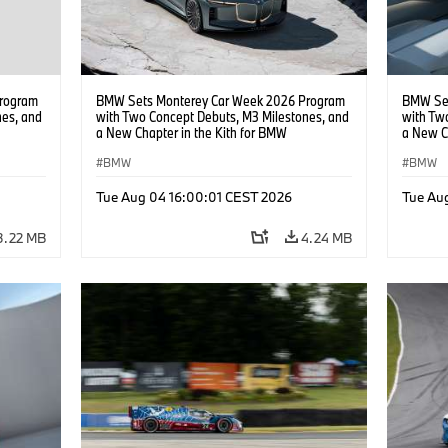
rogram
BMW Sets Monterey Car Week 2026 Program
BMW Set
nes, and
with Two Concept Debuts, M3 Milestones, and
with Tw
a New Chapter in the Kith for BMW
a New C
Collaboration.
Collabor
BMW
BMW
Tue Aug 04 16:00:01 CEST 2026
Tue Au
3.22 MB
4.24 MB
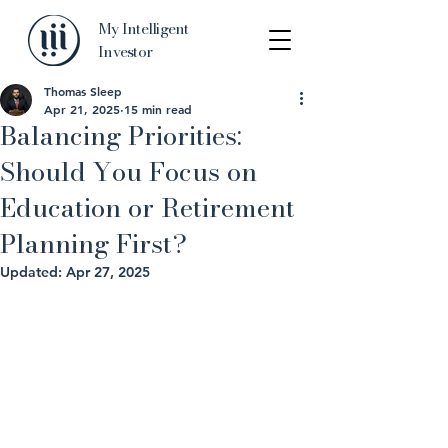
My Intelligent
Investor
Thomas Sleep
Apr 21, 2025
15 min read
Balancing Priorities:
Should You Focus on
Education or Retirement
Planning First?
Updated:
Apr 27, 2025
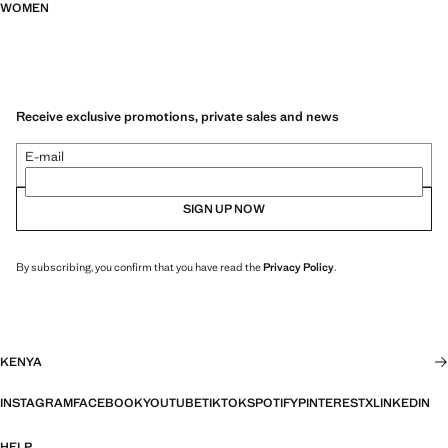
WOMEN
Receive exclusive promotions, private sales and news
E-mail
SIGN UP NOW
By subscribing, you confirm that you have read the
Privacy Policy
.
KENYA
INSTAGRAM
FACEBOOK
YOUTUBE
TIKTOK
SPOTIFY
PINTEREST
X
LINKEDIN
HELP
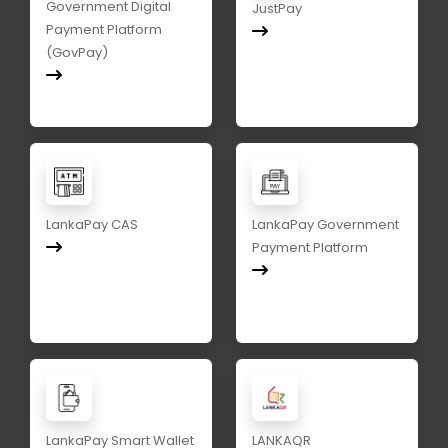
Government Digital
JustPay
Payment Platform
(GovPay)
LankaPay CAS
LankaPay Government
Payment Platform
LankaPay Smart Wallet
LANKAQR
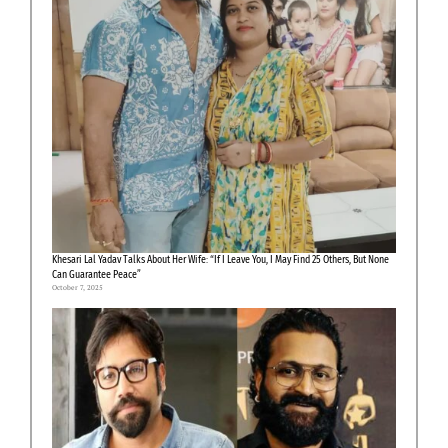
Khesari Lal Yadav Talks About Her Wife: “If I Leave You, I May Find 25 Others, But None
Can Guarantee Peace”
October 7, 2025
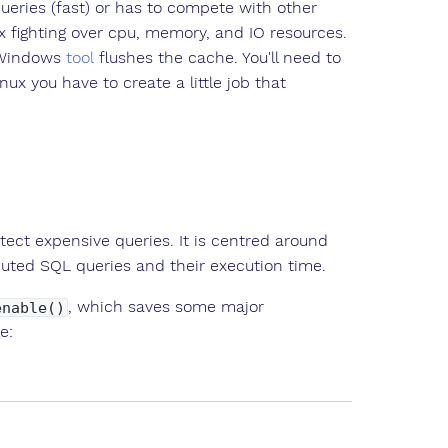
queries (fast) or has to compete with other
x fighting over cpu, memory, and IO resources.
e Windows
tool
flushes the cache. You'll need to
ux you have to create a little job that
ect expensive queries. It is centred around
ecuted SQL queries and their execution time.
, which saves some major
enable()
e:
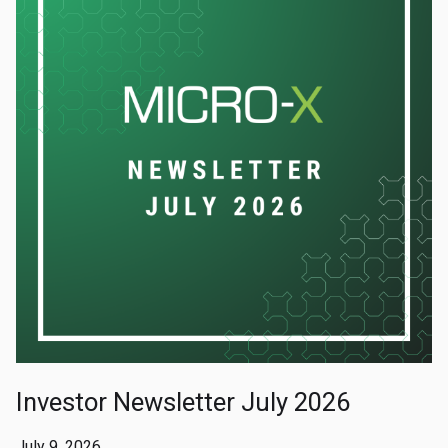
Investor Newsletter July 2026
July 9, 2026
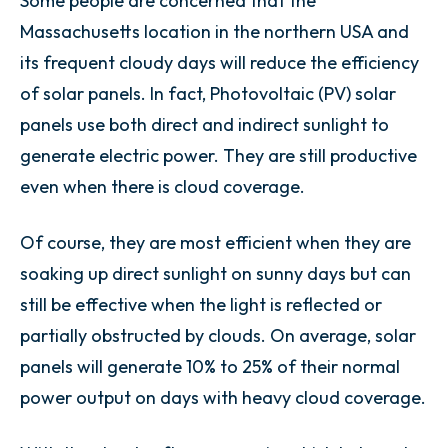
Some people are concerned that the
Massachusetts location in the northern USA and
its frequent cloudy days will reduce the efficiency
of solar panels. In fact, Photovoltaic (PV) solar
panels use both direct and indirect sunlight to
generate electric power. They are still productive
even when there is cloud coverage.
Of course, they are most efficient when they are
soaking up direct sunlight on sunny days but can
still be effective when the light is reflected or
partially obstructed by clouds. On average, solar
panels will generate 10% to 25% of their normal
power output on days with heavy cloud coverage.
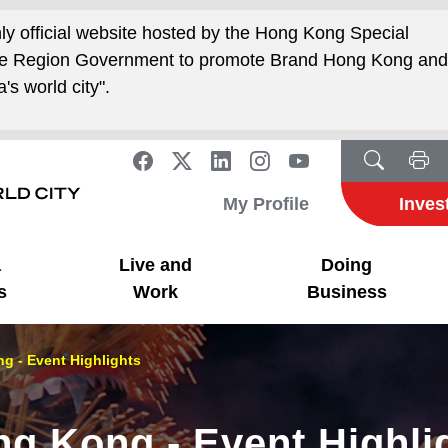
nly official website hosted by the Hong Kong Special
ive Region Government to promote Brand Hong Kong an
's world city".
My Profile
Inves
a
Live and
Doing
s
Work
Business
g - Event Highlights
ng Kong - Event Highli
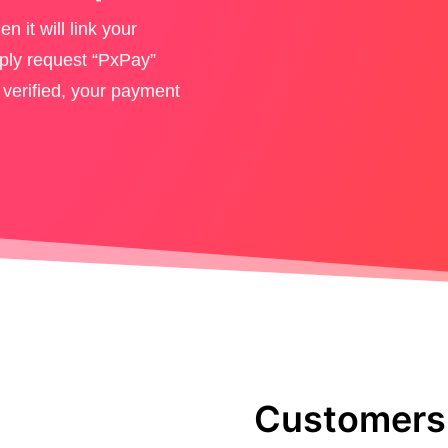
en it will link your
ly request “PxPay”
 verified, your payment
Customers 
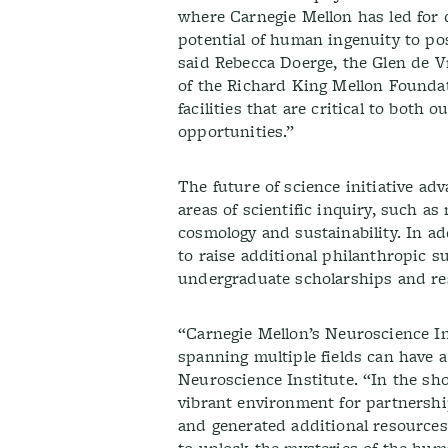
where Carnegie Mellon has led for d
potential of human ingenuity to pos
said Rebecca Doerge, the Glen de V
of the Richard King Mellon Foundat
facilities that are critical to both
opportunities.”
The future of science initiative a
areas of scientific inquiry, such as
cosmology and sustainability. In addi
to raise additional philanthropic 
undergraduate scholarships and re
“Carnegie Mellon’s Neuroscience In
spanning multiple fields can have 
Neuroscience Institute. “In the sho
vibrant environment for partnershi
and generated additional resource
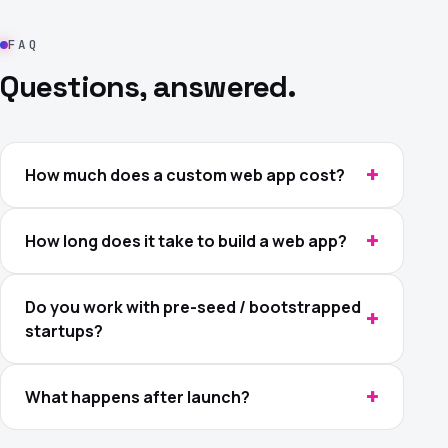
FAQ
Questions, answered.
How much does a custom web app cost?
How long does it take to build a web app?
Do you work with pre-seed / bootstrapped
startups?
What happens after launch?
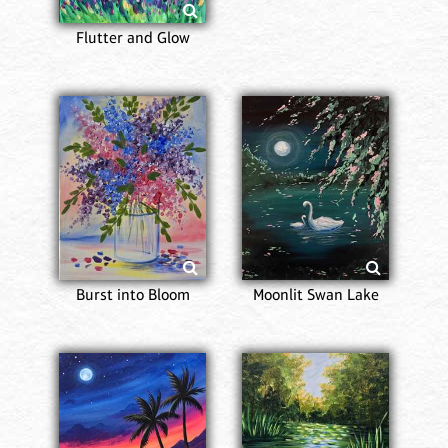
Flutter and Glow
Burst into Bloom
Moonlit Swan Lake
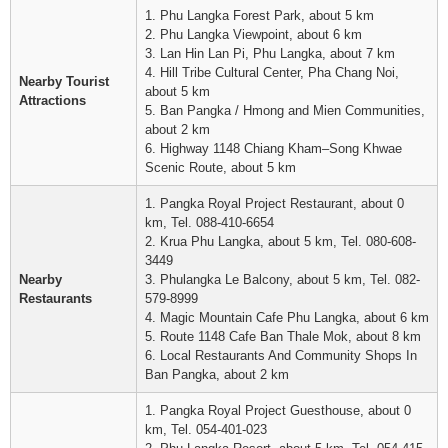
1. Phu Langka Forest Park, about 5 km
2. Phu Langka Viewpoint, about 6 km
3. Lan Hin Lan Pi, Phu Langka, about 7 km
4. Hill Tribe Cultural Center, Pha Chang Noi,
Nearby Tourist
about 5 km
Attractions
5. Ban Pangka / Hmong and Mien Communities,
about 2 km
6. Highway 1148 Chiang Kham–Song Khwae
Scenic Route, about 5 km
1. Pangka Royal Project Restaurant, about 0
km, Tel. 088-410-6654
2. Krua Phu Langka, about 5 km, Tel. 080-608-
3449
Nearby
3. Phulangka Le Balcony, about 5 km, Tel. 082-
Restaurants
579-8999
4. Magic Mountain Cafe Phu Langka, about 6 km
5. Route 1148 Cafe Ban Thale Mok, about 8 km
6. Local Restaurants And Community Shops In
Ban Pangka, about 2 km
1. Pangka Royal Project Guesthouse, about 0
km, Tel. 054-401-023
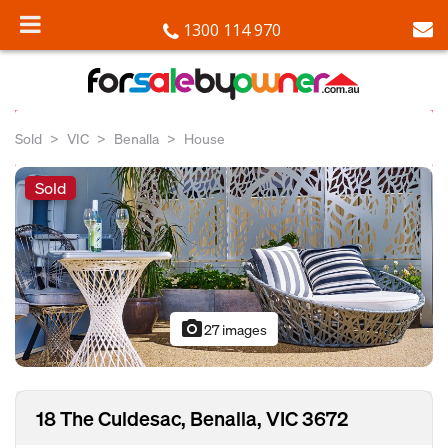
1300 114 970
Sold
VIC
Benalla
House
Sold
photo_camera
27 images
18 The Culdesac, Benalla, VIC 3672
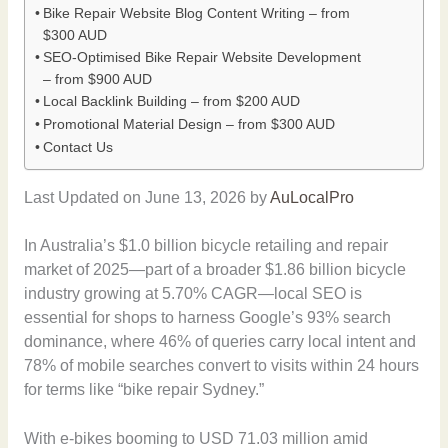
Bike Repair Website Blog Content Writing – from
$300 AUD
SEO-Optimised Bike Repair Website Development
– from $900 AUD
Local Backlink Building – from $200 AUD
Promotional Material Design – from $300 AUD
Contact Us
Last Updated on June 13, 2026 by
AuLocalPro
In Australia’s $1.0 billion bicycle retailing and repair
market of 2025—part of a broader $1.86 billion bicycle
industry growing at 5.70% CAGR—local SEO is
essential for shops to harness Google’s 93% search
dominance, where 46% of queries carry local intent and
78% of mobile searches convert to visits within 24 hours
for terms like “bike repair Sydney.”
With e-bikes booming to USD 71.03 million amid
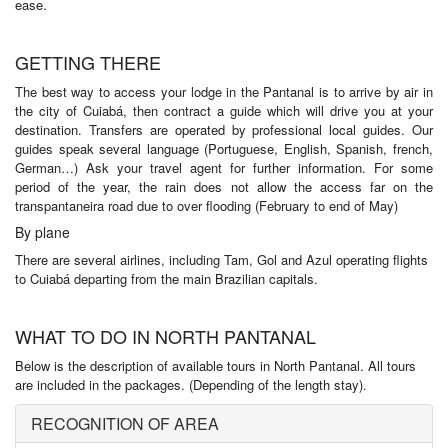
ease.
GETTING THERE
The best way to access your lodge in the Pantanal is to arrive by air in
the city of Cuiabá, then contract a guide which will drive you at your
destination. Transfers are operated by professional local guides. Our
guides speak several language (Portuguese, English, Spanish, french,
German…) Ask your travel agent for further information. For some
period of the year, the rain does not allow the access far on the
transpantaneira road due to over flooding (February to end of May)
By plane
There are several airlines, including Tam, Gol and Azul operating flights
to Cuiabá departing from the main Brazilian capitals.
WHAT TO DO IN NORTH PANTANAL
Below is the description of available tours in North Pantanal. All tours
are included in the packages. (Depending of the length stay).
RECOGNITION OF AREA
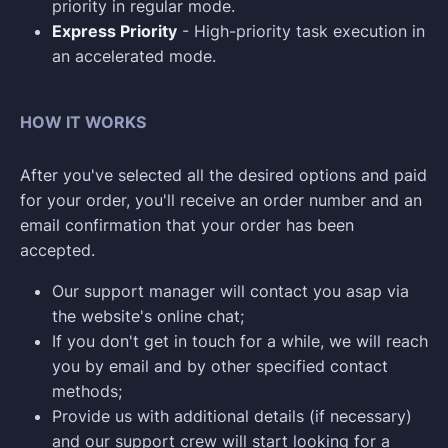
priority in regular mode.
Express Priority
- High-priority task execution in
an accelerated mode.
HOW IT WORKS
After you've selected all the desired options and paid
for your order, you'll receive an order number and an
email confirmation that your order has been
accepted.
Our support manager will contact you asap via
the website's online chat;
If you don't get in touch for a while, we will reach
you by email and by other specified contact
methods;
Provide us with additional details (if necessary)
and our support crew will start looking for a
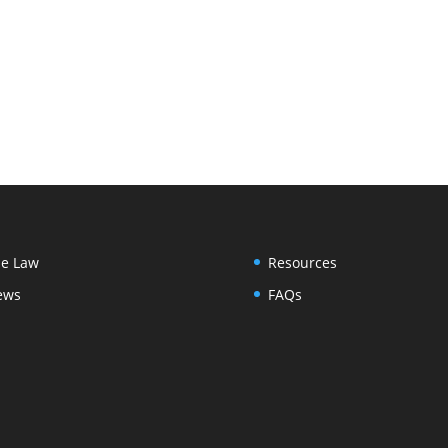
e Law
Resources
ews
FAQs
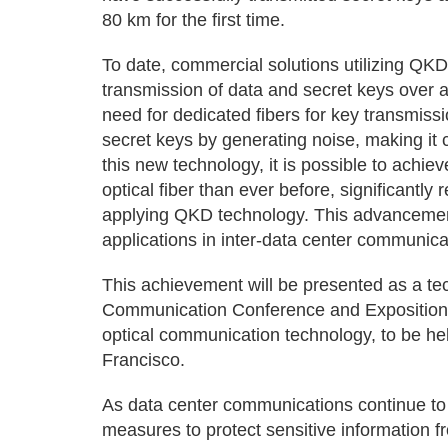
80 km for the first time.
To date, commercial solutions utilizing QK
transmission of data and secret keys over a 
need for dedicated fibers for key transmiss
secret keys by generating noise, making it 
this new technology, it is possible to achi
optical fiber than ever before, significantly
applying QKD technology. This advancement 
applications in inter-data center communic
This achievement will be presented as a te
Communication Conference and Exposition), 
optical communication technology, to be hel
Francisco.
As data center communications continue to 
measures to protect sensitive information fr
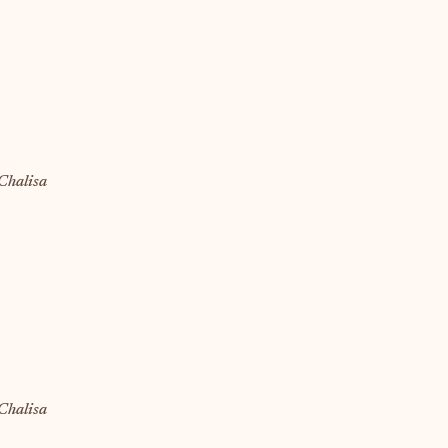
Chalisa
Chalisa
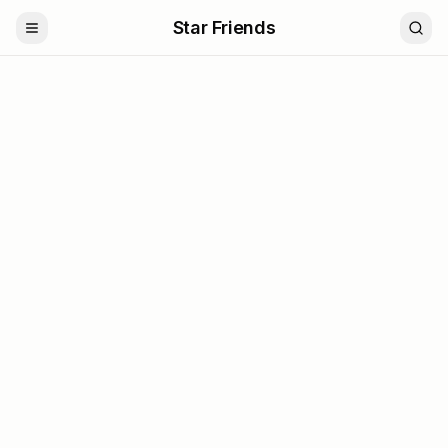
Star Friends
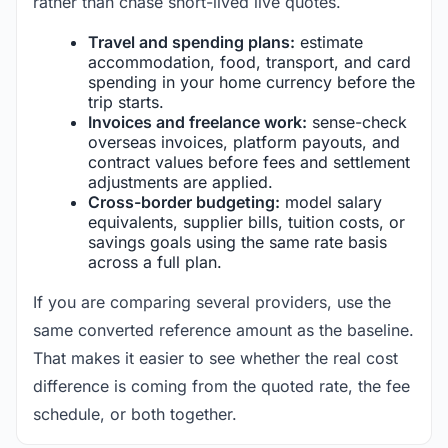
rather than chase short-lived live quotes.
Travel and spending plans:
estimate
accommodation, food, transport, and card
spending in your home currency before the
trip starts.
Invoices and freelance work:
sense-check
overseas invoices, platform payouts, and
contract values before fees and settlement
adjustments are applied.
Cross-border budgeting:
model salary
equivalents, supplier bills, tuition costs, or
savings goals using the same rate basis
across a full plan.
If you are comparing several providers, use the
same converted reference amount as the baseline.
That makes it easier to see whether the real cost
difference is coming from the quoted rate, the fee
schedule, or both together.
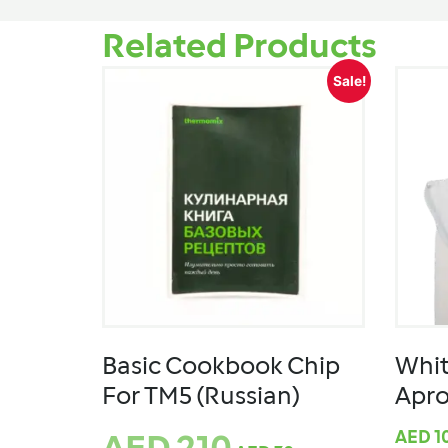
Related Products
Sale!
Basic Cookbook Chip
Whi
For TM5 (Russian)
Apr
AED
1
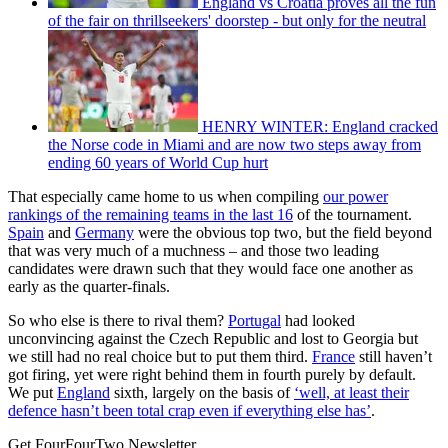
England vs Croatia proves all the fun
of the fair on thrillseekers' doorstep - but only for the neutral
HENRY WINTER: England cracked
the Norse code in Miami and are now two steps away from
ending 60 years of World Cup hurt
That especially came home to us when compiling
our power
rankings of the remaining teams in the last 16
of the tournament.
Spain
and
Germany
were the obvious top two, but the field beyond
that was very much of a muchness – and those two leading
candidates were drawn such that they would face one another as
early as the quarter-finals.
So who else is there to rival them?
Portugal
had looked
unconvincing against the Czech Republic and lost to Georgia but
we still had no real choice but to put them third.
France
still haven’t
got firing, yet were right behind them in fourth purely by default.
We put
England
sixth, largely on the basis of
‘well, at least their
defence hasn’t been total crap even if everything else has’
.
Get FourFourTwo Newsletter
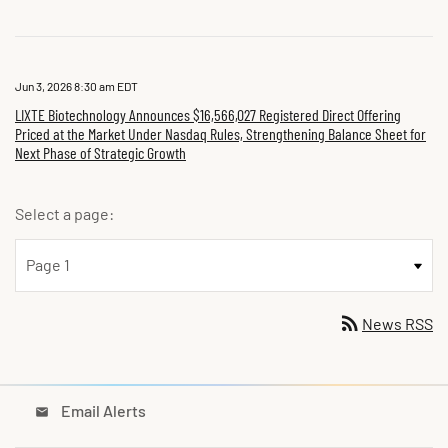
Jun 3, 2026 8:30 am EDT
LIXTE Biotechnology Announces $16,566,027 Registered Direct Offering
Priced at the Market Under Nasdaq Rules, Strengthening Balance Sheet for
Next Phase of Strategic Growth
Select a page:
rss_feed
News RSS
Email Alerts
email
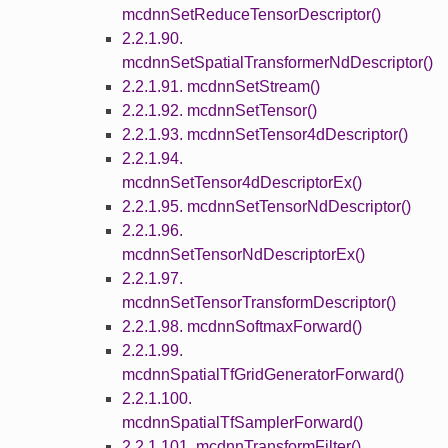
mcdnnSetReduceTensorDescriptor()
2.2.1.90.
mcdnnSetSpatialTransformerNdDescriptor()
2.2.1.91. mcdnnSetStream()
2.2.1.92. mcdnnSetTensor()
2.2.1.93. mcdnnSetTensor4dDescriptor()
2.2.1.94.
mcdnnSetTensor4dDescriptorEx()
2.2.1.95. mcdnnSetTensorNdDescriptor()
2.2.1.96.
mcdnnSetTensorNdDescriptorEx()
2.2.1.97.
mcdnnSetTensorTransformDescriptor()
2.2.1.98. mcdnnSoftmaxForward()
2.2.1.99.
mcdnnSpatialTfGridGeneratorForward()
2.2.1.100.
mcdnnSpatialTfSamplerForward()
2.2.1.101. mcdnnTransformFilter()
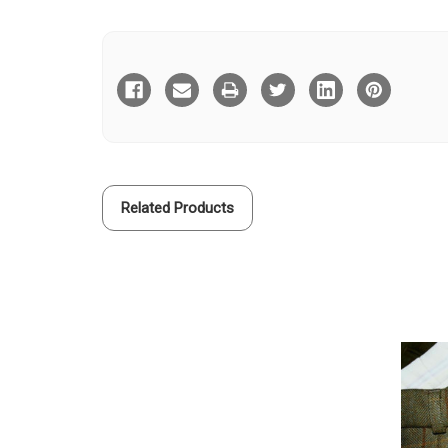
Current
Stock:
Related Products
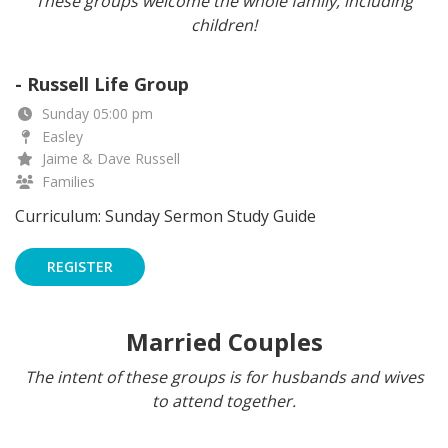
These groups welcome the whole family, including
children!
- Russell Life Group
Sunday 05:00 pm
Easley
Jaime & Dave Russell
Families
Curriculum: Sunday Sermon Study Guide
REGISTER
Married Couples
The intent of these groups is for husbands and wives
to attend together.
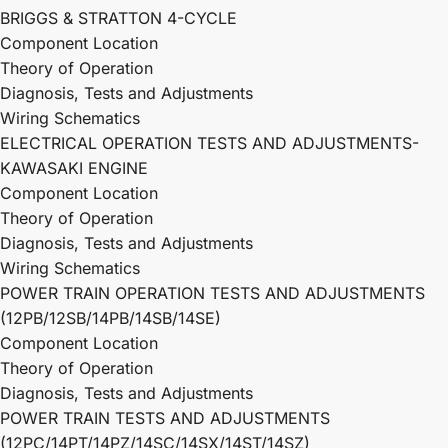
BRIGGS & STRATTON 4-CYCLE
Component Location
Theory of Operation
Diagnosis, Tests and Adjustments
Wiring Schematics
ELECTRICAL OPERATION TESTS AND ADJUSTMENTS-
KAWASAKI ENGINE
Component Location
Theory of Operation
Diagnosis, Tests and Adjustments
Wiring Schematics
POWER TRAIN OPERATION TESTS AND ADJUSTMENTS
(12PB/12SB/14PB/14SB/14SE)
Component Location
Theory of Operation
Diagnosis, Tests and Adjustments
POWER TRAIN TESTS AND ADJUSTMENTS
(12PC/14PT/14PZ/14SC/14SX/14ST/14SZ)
------------------------------
_Prompt_:
In the entries above, find each line with the word "home" and show it.

_Your response_:
spending in your home currency before the
That especially came home to us when compiling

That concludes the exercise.